By Nancy Dorrans
Cycling and educational adventure to Portugal…
Invited on a travel industry cycling and educational adventure to Portugal, I was offered more than just a familiarization of the destination last month. This Portuguese cycling adventure touched my soul, challenged me physically, opened my heart and senses to a passionate place, steeped in history and rich in Port, wild poppies, miles of empty praias (beaches), Pasteis de natas (Portuguese egg tart pastries), and the most amazing coastal panoramas.
Arriving in Porto I met up with our small group of adventurous travel agents hosted by Exodus Travels. We kicked off the week-long adventure with a short orientation and walking tour. I was in complete awe as we entered the São Bento Railway Station with its elaborate blue and white tile murals telling the story of Portugal’s past. Strolling along the Douro River I enjoyed my first (of many) Pasteis de nata. We visited Offley Cellars for a tour and Port tasting and capped off the day with the most divine dinner at Chez Lapin. Their specialties are octopus, codfish in the oven, rabbit, and veal in Port wine. I had the rabbit.
Outfitted on our hybrid bicycles…
The following morning, outfitted on our hybrid bicycles, we followed behind our young guide João. Leaving the hustle and bustle of Porto we cycled south along a gentle coastline to the seaside town of Furadouro. We rode mostly on bike paths and quiet country roads, many lined with wild poppies, ferns, and other blooms in purple, pink, orange, and yellows, at times blanketing the fields in color.
As the only American amidst a dozen Canadians, my metric knowledge improved. On our first day of cycling, we completed 62K of the approximately 300K journey.
From Furadouro in the early morning fog, through nature reserves and marshlands, listening to a symphony of songbirds we rode into the sunshine once again. After a short transfer by ferry, we pedaled towards Costa Nova, a quaint seaside picturesque village lined with multi-colored striped houses.
Another 60K and we had arrived in Praia De Mira and our beachfront hotel with its rooftop infinity pool. The town of Mira is known for its infinitely long and wide beach, one of Portugal’s finest.
The month of May is a great time to visit Portugal which is so convenient from New England. The flights were quick and easy, the people are friendly, and the variety of seafood is astounding and so very fresh. And the wine, especially Vino Verde white and rose is tasty and less expensive than water.

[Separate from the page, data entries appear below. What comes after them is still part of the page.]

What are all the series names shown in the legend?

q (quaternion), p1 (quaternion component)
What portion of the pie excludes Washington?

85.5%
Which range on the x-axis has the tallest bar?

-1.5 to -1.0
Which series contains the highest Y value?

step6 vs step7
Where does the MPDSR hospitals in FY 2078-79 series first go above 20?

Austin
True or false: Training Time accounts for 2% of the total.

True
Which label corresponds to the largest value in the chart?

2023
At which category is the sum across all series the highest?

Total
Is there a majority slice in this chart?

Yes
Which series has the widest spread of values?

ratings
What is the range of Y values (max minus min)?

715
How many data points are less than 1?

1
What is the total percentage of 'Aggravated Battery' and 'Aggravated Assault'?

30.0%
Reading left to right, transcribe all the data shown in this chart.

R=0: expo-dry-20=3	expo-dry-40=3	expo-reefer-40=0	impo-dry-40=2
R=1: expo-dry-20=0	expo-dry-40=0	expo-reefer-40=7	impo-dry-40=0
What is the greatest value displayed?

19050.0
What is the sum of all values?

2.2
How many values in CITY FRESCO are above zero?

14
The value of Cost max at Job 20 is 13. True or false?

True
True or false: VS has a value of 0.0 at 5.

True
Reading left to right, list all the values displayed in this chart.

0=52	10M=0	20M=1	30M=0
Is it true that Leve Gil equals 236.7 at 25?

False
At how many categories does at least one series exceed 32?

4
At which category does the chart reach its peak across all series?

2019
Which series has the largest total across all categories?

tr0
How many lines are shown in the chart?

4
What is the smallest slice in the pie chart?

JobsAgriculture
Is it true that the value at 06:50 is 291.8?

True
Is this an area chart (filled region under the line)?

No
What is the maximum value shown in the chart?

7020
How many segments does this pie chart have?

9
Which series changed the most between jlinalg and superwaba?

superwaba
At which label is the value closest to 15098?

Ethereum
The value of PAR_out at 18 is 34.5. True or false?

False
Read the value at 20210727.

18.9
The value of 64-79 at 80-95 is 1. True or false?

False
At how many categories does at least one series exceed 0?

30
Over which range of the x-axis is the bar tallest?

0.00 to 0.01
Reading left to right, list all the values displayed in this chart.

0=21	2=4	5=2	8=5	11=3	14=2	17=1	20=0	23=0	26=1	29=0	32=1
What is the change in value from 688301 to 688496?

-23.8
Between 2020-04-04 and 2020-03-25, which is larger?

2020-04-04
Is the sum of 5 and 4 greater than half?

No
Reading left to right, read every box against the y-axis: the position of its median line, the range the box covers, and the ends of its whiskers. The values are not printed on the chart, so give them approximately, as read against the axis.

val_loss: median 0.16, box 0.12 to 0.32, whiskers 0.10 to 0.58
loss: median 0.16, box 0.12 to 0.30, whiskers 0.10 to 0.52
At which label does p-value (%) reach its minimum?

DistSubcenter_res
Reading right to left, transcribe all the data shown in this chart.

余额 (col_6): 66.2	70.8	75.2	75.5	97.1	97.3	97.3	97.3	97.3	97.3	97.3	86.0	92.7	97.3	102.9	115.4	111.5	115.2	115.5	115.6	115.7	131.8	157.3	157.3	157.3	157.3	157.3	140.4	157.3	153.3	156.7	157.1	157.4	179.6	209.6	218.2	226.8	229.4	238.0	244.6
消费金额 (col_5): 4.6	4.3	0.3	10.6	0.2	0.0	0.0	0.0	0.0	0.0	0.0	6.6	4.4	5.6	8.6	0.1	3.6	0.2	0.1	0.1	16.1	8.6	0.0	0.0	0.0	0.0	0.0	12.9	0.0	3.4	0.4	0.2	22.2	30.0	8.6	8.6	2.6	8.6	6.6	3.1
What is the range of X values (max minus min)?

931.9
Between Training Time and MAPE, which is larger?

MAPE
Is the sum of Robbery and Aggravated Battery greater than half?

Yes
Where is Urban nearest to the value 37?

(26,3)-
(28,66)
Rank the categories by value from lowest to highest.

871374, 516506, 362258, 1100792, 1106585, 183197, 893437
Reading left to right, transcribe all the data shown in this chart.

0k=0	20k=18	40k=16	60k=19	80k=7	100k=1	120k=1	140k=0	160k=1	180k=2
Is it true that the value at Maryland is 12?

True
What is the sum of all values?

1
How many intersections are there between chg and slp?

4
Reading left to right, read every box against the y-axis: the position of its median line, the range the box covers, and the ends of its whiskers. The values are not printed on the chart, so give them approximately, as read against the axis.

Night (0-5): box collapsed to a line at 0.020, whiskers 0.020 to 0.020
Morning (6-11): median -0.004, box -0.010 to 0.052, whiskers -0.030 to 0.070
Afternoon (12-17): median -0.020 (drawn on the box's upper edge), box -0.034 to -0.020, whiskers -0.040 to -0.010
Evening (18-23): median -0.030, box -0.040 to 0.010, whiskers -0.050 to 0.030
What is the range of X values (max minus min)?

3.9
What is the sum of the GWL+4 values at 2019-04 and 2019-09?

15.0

We rode past so many beaches and so few people. The temperatures were practically perfect, averaging between 14-24c. Kilometers and Celsius… I was catching on.
Along the Portuguese silver coast…
Along the Portuguese silver coast, we road past lengthy pine forests now recovering after horrific forest fires raged last year. Stunning and dramatic, the tall black pine trunks were silhouetted against the fresh bright green forest floor, wildflowers and Eucalyptus bushes sprouting. We enjoyed epic picnic lunches of grilled chorizo and barbecue chicken, fresh bread, cheeses, fruit, and ribs served by our amazing support vehicle driver and guide, also named João.
Throughout the rest of the week we averaged 60K heading south towards Lisbon, soaking in the sights and sounds, high cliff panoramas, dramatic steep and narrow paths, crashing waves and wide sandy beaches. Beaches sprinkled with colorful fishing boats and piles of nets, clam diggers and fishers drying their daily catch in the sun. With numerous opportunities to stop for coffee and snacks in traditional Portuguese cafes… there were always the delicious Pasteis de natas.
After riding past the famous town of Nazare’, where some of the highest waves in the world are recorded, our five days of cycling (approximately 300K) ended with a climb to the stunning fortified mediaeval village of Obidos and a well-deserved happy hour and celebratory farewell dinner!
Named one of the most charming capital cities of Europe, I spent the next two days strolling around Lisbon, gawking at landmark monuments, admiring the elaborate tiled sidewalks, museums, shops, and the Tower of Belém. I spent my last night high above the city near to Castelo de São Jorge. Of course, I had to try one last Pasteis de nata at the airport and it did not disappoint with its flaky crust and warm egg custard.
Obrigada Portugal. You have my heart. I’ll come back for it.